England’s first UNESCO Natural World Heritage Site covers 95 mind-blowing miles (150 km) from Purbeck to Lyme Regis in western Dorset and continues on to Exmouth in Devon.
Find your way along winding country roads down to the sea; you’ll discover prehistoric fossils and gigantic footprints at the foot of the ancient cliffs formed 185 million years ago, as well as beaches only accessible on foot across undulating farmland.
Stay awhile at historic Lyme Regis, huddled under towering limestone cliffs and with lots to do, from spotting fossils to quirky museums, art galleries and classy gift shops, or walk along the beach to Charmouth for more fossil-hunting opportunities. Challenge yourself to climb Golden Cap, the highest point along the south coast, for far-reaching views over cliffs and beaches.

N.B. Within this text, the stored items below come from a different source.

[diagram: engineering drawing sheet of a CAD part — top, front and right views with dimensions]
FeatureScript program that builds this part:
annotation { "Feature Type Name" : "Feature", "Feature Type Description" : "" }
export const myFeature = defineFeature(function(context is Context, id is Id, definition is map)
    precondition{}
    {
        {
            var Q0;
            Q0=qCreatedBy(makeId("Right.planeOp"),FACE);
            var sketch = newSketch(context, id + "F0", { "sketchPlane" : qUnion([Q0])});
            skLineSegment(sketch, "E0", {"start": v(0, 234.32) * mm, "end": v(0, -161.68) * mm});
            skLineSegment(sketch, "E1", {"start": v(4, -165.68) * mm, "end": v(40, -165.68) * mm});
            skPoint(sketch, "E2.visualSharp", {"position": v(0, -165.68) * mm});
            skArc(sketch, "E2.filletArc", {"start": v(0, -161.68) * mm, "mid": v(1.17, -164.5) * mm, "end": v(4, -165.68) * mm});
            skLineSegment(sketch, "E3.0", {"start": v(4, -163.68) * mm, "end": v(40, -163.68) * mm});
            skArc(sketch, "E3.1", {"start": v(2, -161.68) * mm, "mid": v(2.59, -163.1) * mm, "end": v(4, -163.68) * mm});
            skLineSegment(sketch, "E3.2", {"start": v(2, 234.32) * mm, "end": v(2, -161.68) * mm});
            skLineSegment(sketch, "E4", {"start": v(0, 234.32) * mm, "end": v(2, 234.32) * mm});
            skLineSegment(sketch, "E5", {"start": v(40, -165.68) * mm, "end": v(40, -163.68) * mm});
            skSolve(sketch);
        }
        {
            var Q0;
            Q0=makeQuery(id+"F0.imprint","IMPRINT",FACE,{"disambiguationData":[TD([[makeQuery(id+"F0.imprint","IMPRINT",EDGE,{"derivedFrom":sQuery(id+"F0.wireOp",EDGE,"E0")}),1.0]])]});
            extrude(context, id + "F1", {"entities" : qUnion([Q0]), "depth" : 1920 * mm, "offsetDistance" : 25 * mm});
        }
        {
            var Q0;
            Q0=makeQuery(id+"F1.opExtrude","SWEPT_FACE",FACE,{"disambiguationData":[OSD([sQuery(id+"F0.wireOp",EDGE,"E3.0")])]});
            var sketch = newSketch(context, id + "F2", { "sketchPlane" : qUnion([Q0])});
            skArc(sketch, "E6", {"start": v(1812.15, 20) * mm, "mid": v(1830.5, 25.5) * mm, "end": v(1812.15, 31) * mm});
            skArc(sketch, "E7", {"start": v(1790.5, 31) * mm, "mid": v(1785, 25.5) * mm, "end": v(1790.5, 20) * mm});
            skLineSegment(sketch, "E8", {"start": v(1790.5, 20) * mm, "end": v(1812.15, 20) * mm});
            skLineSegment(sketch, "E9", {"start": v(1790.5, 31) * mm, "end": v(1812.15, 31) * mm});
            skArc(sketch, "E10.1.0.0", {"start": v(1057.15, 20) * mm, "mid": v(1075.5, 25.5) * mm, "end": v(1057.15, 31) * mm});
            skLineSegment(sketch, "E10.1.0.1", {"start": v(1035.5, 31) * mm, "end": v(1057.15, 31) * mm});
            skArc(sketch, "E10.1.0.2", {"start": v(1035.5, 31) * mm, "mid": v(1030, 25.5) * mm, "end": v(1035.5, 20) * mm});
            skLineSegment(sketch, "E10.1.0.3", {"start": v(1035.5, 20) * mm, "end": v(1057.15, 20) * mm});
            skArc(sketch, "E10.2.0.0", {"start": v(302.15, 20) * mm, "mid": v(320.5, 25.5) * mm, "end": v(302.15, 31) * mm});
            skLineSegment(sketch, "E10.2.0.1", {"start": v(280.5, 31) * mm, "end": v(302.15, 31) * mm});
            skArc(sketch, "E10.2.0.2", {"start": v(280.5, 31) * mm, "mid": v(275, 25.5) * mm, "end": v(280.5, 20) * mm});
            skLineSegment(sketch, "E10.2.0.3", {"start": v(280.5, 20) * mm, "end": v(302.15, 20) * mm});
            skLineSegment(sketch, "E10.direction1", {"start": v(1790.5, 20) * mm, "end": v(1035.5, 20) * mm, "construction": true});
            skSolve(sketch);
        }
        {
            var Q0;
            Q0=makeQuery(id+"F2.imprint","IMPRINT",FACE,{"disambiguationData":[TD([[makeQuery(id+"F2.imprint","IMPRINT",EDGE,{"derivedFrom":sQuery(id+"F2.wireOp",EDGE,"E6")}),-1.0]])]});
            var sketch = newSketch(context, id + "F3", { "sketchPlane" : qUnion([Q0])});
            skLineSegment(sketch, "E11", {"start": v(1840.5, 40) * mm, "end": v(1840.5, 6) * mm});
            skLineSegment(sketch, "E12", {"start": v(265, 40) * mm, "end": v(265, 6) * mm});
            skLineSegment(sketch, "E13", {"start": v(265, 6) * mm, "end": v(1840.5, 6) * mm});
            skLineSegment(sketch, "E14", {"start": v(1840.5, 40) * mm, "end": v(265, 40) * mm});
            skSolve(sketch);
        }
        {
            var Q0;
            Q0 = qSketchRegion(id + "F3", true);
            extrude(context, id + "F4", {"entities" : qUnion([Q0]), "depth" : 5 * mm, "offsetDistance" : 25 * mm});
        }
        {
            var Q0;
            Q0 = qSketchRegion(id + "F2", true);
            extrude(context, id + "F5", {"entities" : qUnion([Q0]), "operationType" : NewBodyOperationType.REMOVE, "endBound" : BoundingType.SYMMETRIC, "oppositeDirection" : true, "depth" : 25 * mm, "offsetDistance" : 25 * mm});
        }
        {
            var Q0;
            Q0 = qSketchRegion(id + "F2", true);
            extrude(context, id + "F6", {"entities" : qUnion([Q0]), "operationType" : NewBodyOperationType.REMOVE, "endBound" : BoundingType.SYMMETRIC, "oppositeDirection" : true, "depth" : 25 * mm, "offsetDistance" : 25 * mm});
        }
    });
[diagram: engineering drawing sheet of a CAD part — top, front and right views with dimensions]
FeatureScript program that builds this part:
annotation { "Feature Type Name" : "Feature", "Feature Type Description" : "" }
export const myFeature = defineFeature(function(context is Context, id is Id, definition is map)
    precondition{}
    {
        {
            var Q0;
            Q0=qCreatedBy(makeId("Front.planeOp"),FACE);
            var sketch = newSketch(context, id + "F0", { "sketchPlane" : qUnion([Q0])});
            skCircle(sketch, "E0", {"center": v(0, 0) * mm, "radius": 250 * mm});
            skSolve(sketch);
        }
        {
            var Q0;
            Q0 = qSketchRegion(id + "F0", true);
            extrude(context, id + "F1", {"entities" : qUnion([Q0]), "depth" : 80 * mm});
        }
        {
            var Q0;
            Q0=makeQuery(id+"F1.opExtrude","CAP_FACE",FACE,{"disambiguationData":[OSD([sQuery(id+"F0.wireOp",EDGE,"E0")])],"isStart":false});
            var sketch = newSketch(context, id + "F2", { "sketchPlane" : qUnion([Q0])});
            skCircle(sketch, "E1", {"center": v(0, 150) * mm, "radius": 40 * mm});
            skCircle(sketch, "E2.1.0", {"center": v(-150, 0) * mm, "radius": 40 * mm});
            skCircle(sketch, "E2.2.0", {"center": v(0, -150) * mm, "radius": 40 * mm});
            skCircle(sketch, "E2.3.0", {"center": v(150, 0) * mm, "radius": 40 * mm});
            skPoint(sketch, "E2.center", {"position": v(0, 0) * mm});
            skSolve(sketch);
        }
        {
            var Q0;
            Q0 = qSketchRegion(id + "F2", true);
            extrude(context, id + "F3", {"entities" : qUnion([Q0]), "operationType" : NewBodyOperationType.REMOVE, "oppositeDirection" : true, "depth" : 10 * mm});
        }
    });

All along the coastline, you’ll unearth enticing towns and villages: Swanage offers fish‘n’chips and brisk walks to Studland Bay, Durlston Head and Old Harry Rocks. In Georgian Weymouth, see the road bridge lift to let swanky yachts slip underneath and linger to enjoy the ambience in pubs and bars around the packed, buzzing Waterfront Weymouth.
Drive across the narrow shingle causeway to wind-battered Isle of Portland, possessor of Dorset’s wildest coastline; tour the Tudor castle and clamber up 153 steps in the lighthouse at Portland Bill for views along Chesil Beach. Further down the coast, charming Bridport’s harbour is at West Bay, flanked by golden cliffs and the meandering waters of the river Brit.
Lose yourself in the profoundly peaceful village and almost circular cove at Lulworth and follow the wild headlands to the fabled natural limestone arch at Durdle Door. Walk along part of the 18-mile (29 km) bank of pebbles forming Chesil Beach, backed by the wildlife-rich Fleet Lagoon. In summer months, pay a visit to the Swannery in the photogenic thatched village of Abbotsbury, looking out over Chesil Beach.